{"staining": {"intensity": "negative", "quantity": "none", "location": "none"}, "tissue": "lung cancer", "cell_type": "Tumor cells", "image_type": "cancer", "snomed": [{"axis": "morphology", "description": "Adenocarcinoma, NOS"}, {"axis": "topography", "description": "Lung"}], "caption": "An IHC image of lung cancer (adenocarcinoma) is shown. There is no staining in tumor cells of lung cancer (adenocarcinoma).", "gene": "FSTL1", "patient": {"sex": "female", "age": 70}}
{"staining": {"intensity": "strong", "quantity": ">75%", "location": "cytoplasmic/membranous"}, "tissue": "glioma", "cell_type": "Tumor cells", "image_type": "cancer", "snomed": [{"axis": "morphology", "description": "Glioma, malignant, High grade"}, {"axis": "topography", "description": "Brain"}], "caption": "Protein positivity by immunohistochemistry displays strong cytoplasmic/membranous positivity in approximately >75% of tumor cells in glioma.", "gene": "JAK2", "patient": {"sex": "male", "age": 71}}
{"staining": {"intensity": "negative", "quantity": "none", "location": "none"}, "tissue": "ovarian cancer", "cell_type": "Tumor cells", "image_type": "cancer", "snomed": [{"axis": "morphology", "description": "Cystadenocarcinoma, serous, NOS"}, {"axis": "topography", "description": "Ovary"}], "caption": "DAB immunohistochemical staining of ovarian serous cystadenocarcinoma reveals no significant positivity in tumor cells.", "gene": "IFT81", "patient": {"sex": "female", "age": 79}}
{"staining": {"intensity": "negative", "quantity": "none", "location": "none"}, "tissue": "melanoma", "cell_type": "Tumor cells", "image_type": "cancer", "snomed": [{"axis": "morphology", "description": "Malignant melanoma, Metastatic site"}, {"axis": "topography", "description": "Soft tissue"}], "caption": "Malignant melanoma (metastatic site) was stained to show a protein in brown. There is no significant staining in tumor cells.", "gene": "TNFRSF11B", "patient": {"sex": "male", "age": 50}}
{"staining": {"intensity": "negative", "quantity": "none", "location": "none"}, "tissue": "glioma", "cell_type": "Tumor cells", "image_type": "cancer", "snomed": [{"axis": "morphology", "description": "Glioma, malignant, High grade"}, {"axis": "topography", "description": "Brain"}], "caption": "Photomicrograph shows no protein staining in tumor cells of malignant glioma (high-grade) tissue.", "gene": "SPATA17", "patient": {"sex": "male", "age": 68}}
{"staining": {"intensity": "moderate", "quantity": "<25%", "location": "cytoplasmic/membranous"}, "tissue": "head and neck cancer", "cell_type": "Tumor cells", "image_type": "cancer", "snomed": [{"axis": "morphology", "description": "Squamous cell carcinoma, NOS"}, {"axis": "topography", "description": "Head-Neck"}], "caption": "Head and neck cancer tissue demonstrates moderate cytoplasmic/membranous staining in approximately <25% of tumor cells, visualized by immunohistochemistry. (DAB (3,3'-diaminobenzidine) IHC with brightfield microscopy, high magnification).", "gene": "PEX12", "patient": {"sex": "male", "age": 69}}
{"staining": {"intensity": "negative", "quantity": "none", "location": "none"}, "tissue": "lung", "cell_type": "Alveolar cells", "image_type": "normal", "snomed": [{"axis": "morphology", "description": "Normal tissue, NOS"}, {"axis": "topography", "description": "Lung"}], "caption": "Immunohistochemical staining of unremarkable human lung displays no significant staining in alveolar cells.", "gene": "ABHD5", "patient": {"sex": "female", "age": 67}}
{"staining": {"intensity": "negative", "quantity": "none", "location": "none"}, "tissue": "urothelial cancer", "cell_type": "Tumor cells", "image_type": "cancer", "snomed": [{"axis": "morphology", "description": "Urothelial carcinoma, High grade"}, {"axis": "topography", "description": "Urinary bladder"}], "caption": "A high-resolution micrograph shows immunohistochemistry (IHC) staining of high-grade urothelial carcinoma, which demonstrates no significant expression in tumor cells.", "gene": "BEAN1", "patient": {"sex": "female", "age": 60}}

-*-

### Prompt
Repeat precisely, and with nothing added, every line from the one containing "staining of unremarkable" to the last line of the listing above.

### Answer box
{"staining": {"intensity": "negative", "quantity": "none", "location": "none"}, "tissue": "lung", "cell_type": "Alveolar cells", "image_type": "normal", "snomed": [{"axis": "morphology", "description": "Normal tissue, NOS"}, {"axis": "topography", "description": "Lung"}], "caption": "Immunohistochemical staining of unremarkable human lung displays no significant staining in alveolar cells.", "gene": "ABHD5", "patient": {"sex": "female", "age": 67}}
{"staining": {"intensity": "negative", "quantity": "none", "location": "none"}, "tissue": "urothelial cancer", "cell_type": "Tumor cells", "image_type": "cancer", "snomed": [{"axis": "morphology", "description": "Urothelial carcinoma, High grade"}, {"axis": "topography", "description": "Urinary bladder"}], "caption": "A high-resolution micrograph shows immunohistochemistry (IHC) staining of high-grade urothelial carcinoma, which demonstrates no significant expression in tumor cells.", "gene": "BEAN1", "patient": {"sex": "female", "age": 60}}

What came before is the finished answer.